● **WHAT THE TASK ASKS**
Each line that includes "RSEIV" must be copied from the records.

Electronics engineering source data
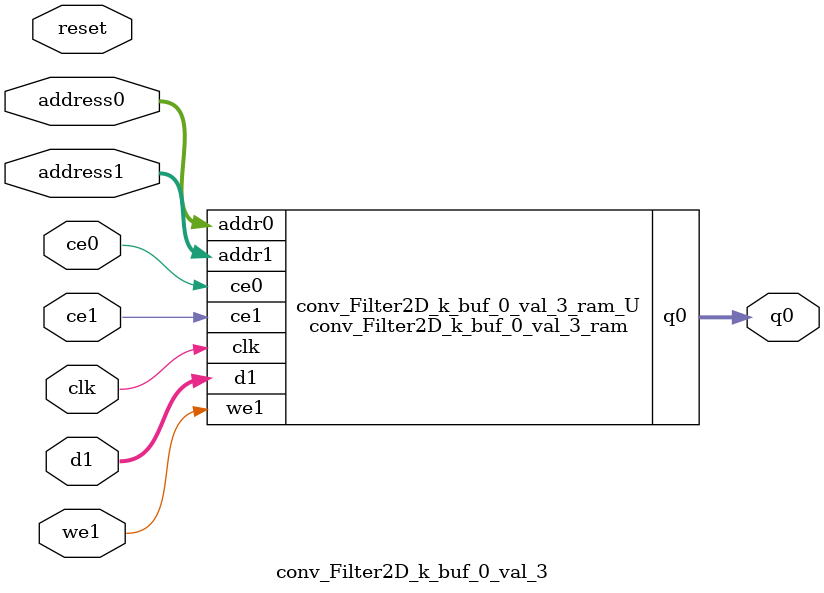
<source format=v>

`timescale 1 ns / 1 ps
module conv_Filter2D_k_buf_0_val_3_ram (addr0, ce0, q0, addr1, ce1, d1, we1,  clk);

parameter DWIDTH = 8;
parameter AWIDTH = 11;
parameter MEM_SIZE = 1920;

input[AWIDTH-1:0] addr0;
input ce0;
output reg[DWIDTH-1:0] q0;
input[AWIDTH-1:0] addr1;
input ce1;
input[DWIDTH-1:0] d1;
input we1;
input clk;

(* ram_style = "block" *)reg [DWIDTH-1:0] ram[MEM_SIZE-1:0];




always @(posedge clk)  
begin 
    if (ce0) 
    begin
            q0 <= ram[addr0];
    end
end


always @(posedge clk)  
begin 
    if (ce1) 
    begin
        if (we1) 
        begin 
            ram[addr1] <= d1; 
        end 
    end
end


endmodule


`timescale 1 ns / 1 ps
module conv_Filter2D_k_buf_0_val_3(
    reset,
    clk,
    address0,
    ce0,
    q0,
    address1,
    ce1,
    we1,
    d1);

parameter DataWidth = 32'd8;
parameter AddressRange = 32'd1920;
parameter AddressWidth = 32'd11;
input reset;
input clk;
input[AddressWidth - 1:0] address0;
input ce0;
output[DataWidth - 1:0] q0;
input[AddressWidth - 1:0] address1;
input ce1;
input we1;
input[DataWidth - 1:0] d1;



conv_Filter2D_k_buf_0_val_3_ram conv_Filter2D_k_buf_0_val_3_ram_U(
    .clk( clk ),
    .addr0( address0 ),
    .ce0( ce0 ),
    .q0( q0 ),
    .addr1( address1 ),
    .ce1( ce1 ),
    .d1( d1 ),
    .we1( we1 ));

endmodule


</source>
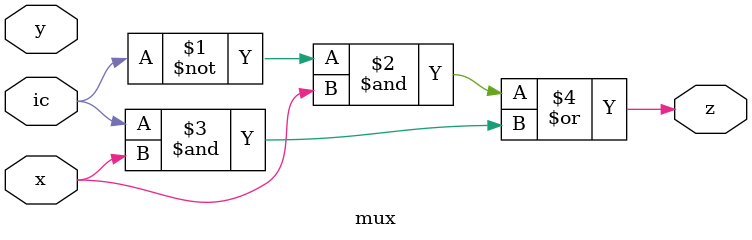
<source format=v>
module mux (output z, input x, input y,input ic);

  assign
        z=(~ic & x ) | (ic & x);

endmodule

</source>
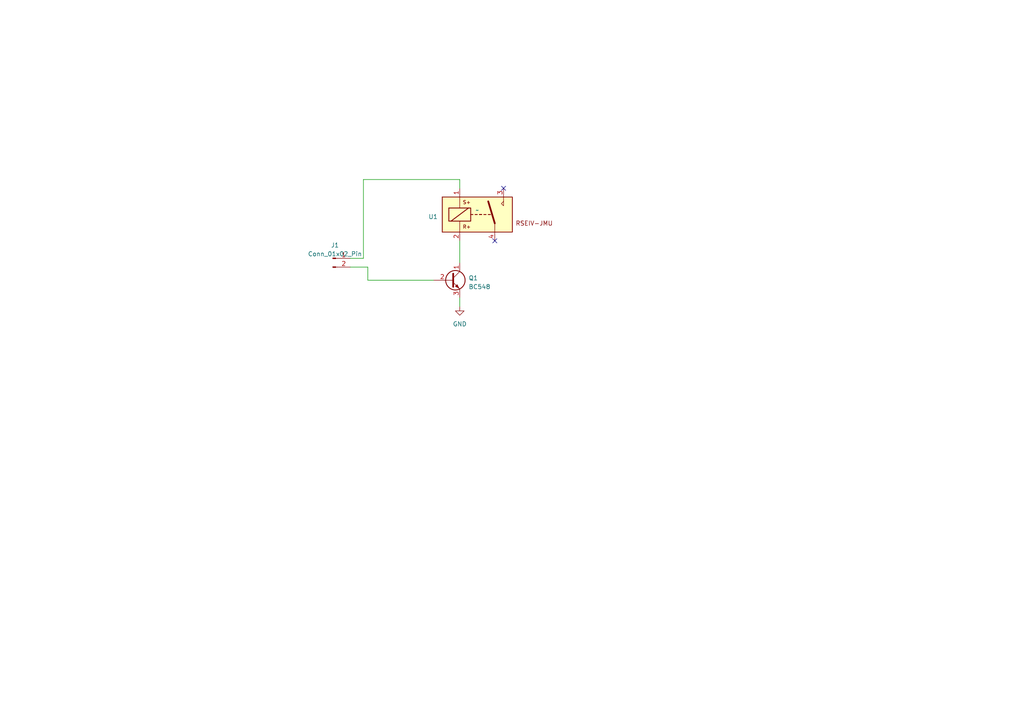
<source format=kicad_sch>
(kicad_sch (version 20230121) (generator eeschema)

  (uuid 1cb725b5-fbfb-43ec-af9b-8cc3b06b7e18)

  (paper "A4")

  


  (no_connect (at 143.51 69.85) (uuid 64b65161-0e2c-4045-bb62-cf00c697ae14))
  (no_connect (at 146.05 54.61) (uuid dbd49ba5-494c-4875-9261-bdfb49a6d676))

  (wire (pts (xy 105.41 74.93) (xy 101.6 74.93))
    (stroke (width 0) (type default))
    (uuid 2937fab2-6e0d-43c2-919a-be7bcba62e2f)
  )
  (wire (pts (xy 106.68 77.47) (xy 101.6 77.47))
    (stroke (width 0) (type default))
    (uuid 39113c02-aaec-4e15-b2d6-575d4e0b8351)
  )
  (wire (pts (xy 133.35 52.07) (xy 105.41 52.07))
    (stroke (width 0) (type default))
    (uuid 41c14774-66a6-4e1f-bf3d-7179541a8cb6)
  )
  (wire (pts (xy 125.73 81.28) (xy 106.68 81.28))
    (stroke (width 0) (type default))
    (uuid 424ab0e1-b9a3-4c96-9ab8-2a1121bcb92a)
  )
  (wire (pts (xy 133.35 69.85) (xy 133.35 76.2))
    (stroke (width 0) (type default))
    (uuid 4954ec26-832a-4541-b653-42ca2d3e1e55)
  )
  (wire (pts (xy 105.41 52.07) (xy 105.41 74.93))
    (stroke (width 0) (type default))
    (uuid 4a9c04e5-6009-4ffd-8439-cf277689285d)
  )
  (wire (pts (xy 133.35 86.36) (xy 133.35 88.9))
    (stroke (width 0) (type default))
    (uuid 5e1553b6-d6bc-40b0-9517-edcb9311a4e2)
  )
  (wire (pts (xy 133.35 54.61) (xy 133.35 52.07))
    (stroke (width 0) (type default))
    (uuid 8f6cc556-96bf-48cd-8253-ac1f017e385a)
  )
  (wire (pts (xy 106.68 81.28) (xy 106.68 77.47))
    (stroke (width 0) (type default))
    (uuid ed4aed4a-22b8-4b02-ad82-0be8c9a2cec1)
  )

  (symbol (lib_id "Relay:RSEIV-JMU") (at 138.43 60.96 0) (unit 1)
    (in_bom yes) (on_board yes) (dnp no) (fields_autoplaced)
    (uuid 23cc77d0-758f-49a3-91a6-5e2d159eeace)
    (property "Reference" "U1" (at 127 62.865 0)
      (effects (font (size 1.27 1.27)) (justify right))
    )
    (property "Value" "~" (at 138.43 60.96 0)
      (effects (font (size 1.27 1.27)))
    )
    (property "Footprint" "Relay_THT:RSEIV-JMU" (at 138.43 60.96 0)
      (effects (font (size 1.27 1.27)) hide)
    )
    (property "Datasheet" "" (at 138.43 60.96 0)
      (effects (font (size 1.27 1.27)) hide)
    )
    (pin "1" (uuid 93fb948a-61bc-4935-b73b-ced47082ee6d))
    (pin "2" (uuid 37cafd10-7365-43f9-a60b-e09f53478f10))
    (pin "3" (uuid 790e2564-07e5-48e1-acd2-02ca5c63b42d))
    (pin "4" (uuid ddc72e89-efd1-4483-9a09-e3c46ef99f7e))
    (instances
      (project "plc"
        (path "/1cb725b5-fbfb-43ec-af9b-8cc3b06b7e18"
          (reference "U1") (unit 1)
        )
      )
    )
  )

  (symbol (lib_id "Connector:Conn_01x02_Pin") (at 96.52 74.93 0) (unit 1)
    (in_bom yes) (on_board yes) (dnp no) (fields_autoplaced)
    (uuid 37548ef0-e1e1-40f3-a053-d06f94436e70)
    (property "Reference" "J1" (at 97.155 71.12 0)
      (effects (font (size 1.27 1.27)))
    )
    (property "Value" "Conn_01x02_Pin" (at 97.155 73.66 0)
      (effects (font (size 1.27 1.27)))
    )
    (property "Footprint" "TerminalBlock:TerminalBlock_Altech_AK300-2_P5.00mm" (at 96.52 74.93 0)
      (effects (font (size 1.27 1.27)) hide)
    )
    (property "Datasheet" "~" (at 96.52 74.93 0)
      (effects (font (size 1.27 1.27)) hide)
    )
    (pin "1" (uuid b6e5a01e-60e1-4dce-8781-cac59a15374f))
    (pin "2" (uuid b9334c45-2071-4fb1-be46-3529dfac5af2))
    (instances
      (project "plc"
        (path "/1cb725b5-fbfb-43ec-af9b-8cc3b06b7e18"
          (reference "J1") (unit 1)
        )
      )
    )
  )

  (symbol (lib_id "Transistor_BJT:BC548") (at 130.81 81.28 0) (unit 1)
    (in_bom yes) (on_board yes) (dnp no) (fields_autoplaced)
    (uuid 9d3862d9-5513-4a6d-aa54-1b4dd3727661)
    (property "Reference" "Q1" (at 135.89 80.645 0)
      (effects (font (size 1.27 1.27)) (justify left))
    )
    (property "Value" "BC548" (at 135.89 83.185 0)
      (effects (font (size 1.27 1.27)) (justify left))
    )
    (property "Footprint" "Package_TO_SOT_THT:TO-92_Inline" (at 135.89 83.185 0)
      (effects (font (size 1.27 1.27) italic) (justify left) hide)
    )
    (property "Datasheet" "https://www.onsemi.com/pub/Collateral/BC550-D.pdf" (at 130.81 81.28 0)
      (effects (font (size 1.27 1.27)) (justify left) hide)
    )
    (pin "1" (uuid 352de9c4-3be3-49a3-b9f1-8e858123cc3a))
    (pin "2" (uuid c7c2f0af-01fa-441f-a7b1-f02a5f698d0e))
    (pin "3" (uuid a9d018fe-46a4-431c-94c0-3d3a8c3abc90))
    (instances
      (project "plc"
        (path "/1cb725b5-fbfb-43ec-af9b-8cc3b06b7e18"
          (reference "Q1") (unit 1)
        )
      )
    )
  )

  (symbol (lib_id "power:GND") (at 133.35 88.9 0) (unit 1)
    (in_bom yes) (on_board yes) (dnp no) (fields_autoplaced)
    (uuid f6dffc48-5c44-4eca-a68b-dd84bdfec523)
    (property "Reference" "#PWR01" (at 133.35 95.25 0)
      (effects (font (size 1.27 1.27)) hide)
    )
    (property "Value" "GND" (at 133.35 93.98 0)
      (effects (font (size 1.27 1.27)))
    )
    (property "Footprint" "" (at 133.35 88.9 0)
      (effects (font (size 1.27 1.27)) hide)
    )
    (property "Datasheet" "" (at 133.35 88.9 0)
      (effects (font (size 1.27 1.27)) hide)
    )
    (pin "1" (uuid 995cdcac-9f67-4060-9225-49769294a157))
    (instances
      (project "plc"
        (path "/1cb725b5-fbfb-43ec-af9b-8cc3b06b7e18"
          (reference "#PWR01") (unit 1)
        )
      )
    )
  )

  (sheet_instances
    (path "/" (page "1"))
  )
)

</source>
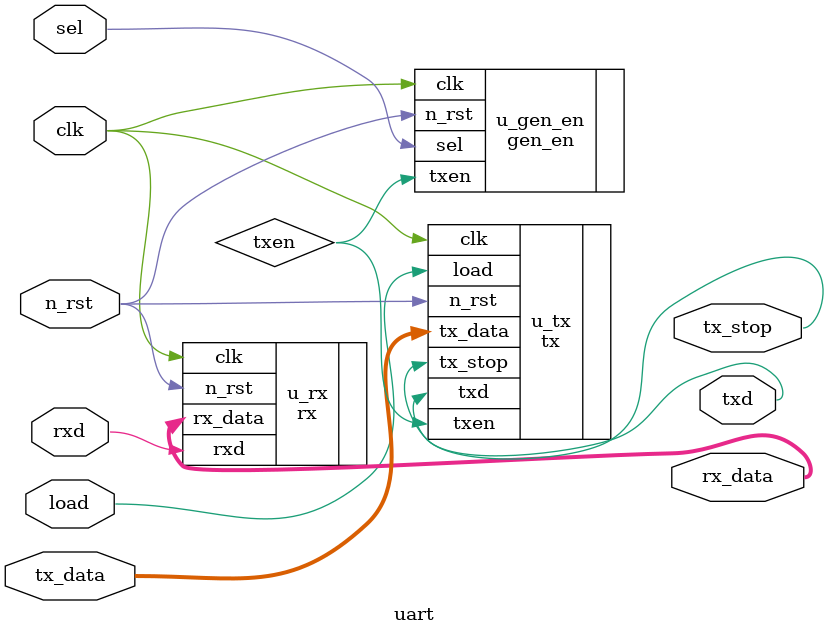
<source format=v>
module uart(
    clk,
    n_rst,
    sel,
    tx_data,
    load,
    rxd,
    txd,
    tx_stop,
    rx_data
);

input clk;
input n_rst;
input sel;
input [7:0] tx_data;
input load;
input rxd;

output txd;
output tx_stop;
output [7:0] rx_data;

wire txen;

gen_en u_gen_en(
    .clk(clk),
    .n_rst(n_rst),
    .sel(sel),
    .txen(txen)
);

tx u_tx(
    .clk(clk),
    .n_rst(n_rst),
    .tx_data(tx_data),
    .txen(txen),
    .load(load),
    .txd(txd),
    .tx_stop(tx_stop)
);

rx #(.MAX(5208)) u_rx(
    .clk(clk),
    .n_rst(n_rst),
    .rxd(rxd),
    .rx_data(rx_data)
);

endmodule

</source>
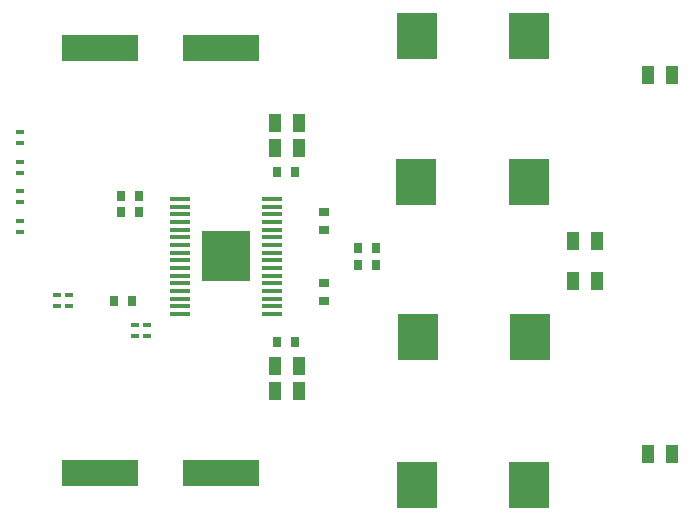
<source format=gtp>
G04*
G04 #@! TF.GenerationSoftware,Altium Limited,Altium Designer,23.1.1 (15)*
G04*
G04 Layer_Color=8421504*
%FSLAX44Y44*%
%MOMM*%
G71*
G04*
G04 #@! TF.SameCoordinates,268351B6-6D58-47A7-88F6-7EDC03A6DC4B*
G04*
G04*
G04 #@! TF.FilePolarity,Positive*
G04*
G01*
G75*
%ADD14R,0.6350X0.4572*%
%ADD15R,6.5000X2.3000*%
%ADD16R,3.5000X4.0000*%
%ADD17R,0.8890X0.7620*%
%ADD18R,0.7620X0.8890*%
%ADD19R,4.1100X4.3600*%
%ADD20R,1.6750X0.4500*%
%ADD21R,1.0160X1.5240*%
D14*
X82900Y359177D02*
D03*
Y349779D02*
D03*
Y333602D02*
D03*
Y324204D02*
D03*
Y308653D02*
D03*
Y299255D02*
D03*
Y283195D02*
D03*
Y273797D02*
D03*
X124460Y220599D02*
D03*
Y211201D02*
D03*
X114300D02*
D03*
Y220599D02*
D03*
X179620Y185926D02*
D03*
Y195324D02*
D03*
X190541Y185799D02*
D03*
Y195197D02*
D03*
D15*
X252578Y430000D02*
D03*
X150582D02*
D03*
Y70206D02*
D03*
X252578D02*
D03*
D16*
X418994Y440000D02*
D03*
X513994D02*
D03*
X419858Y184912D02*
D03*
X514858D02*
D03*
X418334Y316484D02*
D03*
X513334D02*
D03*
X418994Y60000D02*
D03*
X513994D02*
D03*
D17*
X340000Y215380D02*
D03*
Y230620D02*
D03*
X340000Y290874D02*
D03*
Y275634D02*
D03*
D18*
X177545Y215510D02*
D03*
X162305D02*
D03*
X183388Y291510D02*
D03*
X168148D02*
D03*
X183386Y304510D02*
D03*
X168146D02*
D03*
X300228Y181356D02*
D03*
X315468D02*
D03*
X384302Y260788D02*
D03*
X369062D02*
D03*
X384302Y246126D02*
D03*
X369062D02*
D03*
X299974Y325120D02*
D03*
X315214D02*
D03*
D19*
X256730Y253510D02*
D03*
D20*
X295610Y302260D02*
D03*
Y295760D02*
D03*
Y289260D02*
D03*
Y282760D02*
D03*
Y276260D02*
D03*
Y269760D02*
D03*
Y263260D02*
D03*
Y256760D02*
D03*
Y250260D02*
D03*
Y243760D02*
D03*
Y237260D02*
D03*
Y230760D02*
D03*
Y224260D02*
D03*
Y217760D02*
D03*
Y211260D02*
D03*
Y204760D02*
D03*
X217850D02*
D03*
Y211260D02*
D03*
Y217760D02*
D03*
Y224260D02*
D03*
Y230760D02*
D03*
Y237260D02*
D03*
Y243760D02*
D03*
Y250260D02*
D03*
Y256760D02*
D03*
Y263260D02*
D03*
Y269760D02*
D03*
Y276260D02*
D03*
Y282760D02*
D03*
Y289260D02*
D03*
Y295760D02*
D03*
Y302260D02*
D03*
D21*
X319278Y160782D02*
D03*
X298958D02*
D03*
X319182Y139700D02*
D03*
X298862D02*
D03*
X319230Y366776D02*
D03*
X298910D02*
D03*
X319232Y345694D02*
D03*
X298912D02*
D03*
X551180Y266484D02*
D03*
X571500D02*
D03*
X634697Y86106D02*
D03*
X614377D02*
D03*
X551180Y232918D02*
D03*
X571500D02*
D03*
X634492Y407162D02*
D03*
X614172D02*
D03*
M02*

</source>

● **WRITTEN REPLY**
  (symbol (lib_id "Relay:RSEIV-JMU") (at 138.43 60.96 0) (unit 1)
    (property "Footprint" "Relay_THT:RSEIV-JMU" (at 138.43 60.96 0)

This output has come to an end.